A personagem passa a enxergar a vida e a Terra com um outro olhar e começa a considerar que talvez exista um propósito para ela no mundo. Perguntada se estaria animada para regressar à Escola da Vida e quais foram suas opiniões sobre a Terra, a personagem surpreende: “Achava que era um terror. Eu achei que podia ter alguma coisa errada comigo, entende? Um medo de não ser feliz aqui na Terra. Mas agora aprendi sobre propósito, paixão… e se admirar o céu for a minha missão!? Foi a única vez que senti isso”. O longa passa a mensagem de que, mesmo que demore e você se sinta perdido, qualquer um consegue encontrar aquilo que o faz feliz e o motiva a continuar sua missão, por mais boba que seja. 

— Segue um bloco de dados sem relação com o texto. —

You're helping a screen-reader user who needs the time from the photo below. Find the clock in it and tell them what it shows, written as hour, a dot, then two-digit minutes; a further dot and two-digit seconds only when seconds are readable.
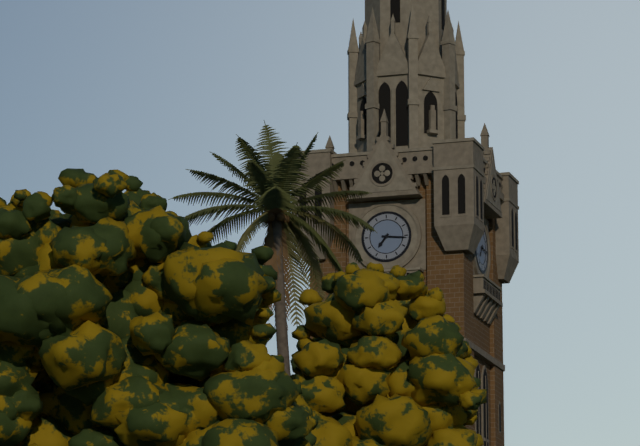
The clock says 7.16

Em meio a procura de um método para reverter a situação em que se encontravam, 22 e Joe acabam voltando, através de um portal que transporta suas almas para o Pré-Vida. No ato de conclusão do filme, vemos a relação dos dois se estreitarem após uma divergência de interesses. 

No ato final, Joe também questiona uma das entidades do Pré-Vida qual seria o propósito de 22. A entidade responde: “Missão? Propósito? Não existem coisas como essas?” É uma forma sutil e bem humorada da obra responder um de seus próprios questionamentos: nascemos com missões pré-definidas? A resposta é não. Podemos nascer com mais aptidões e interesses por algumas áreas, mas as nossas missões e propósito são definidos a partir de nossas próprias escolhas na Terra.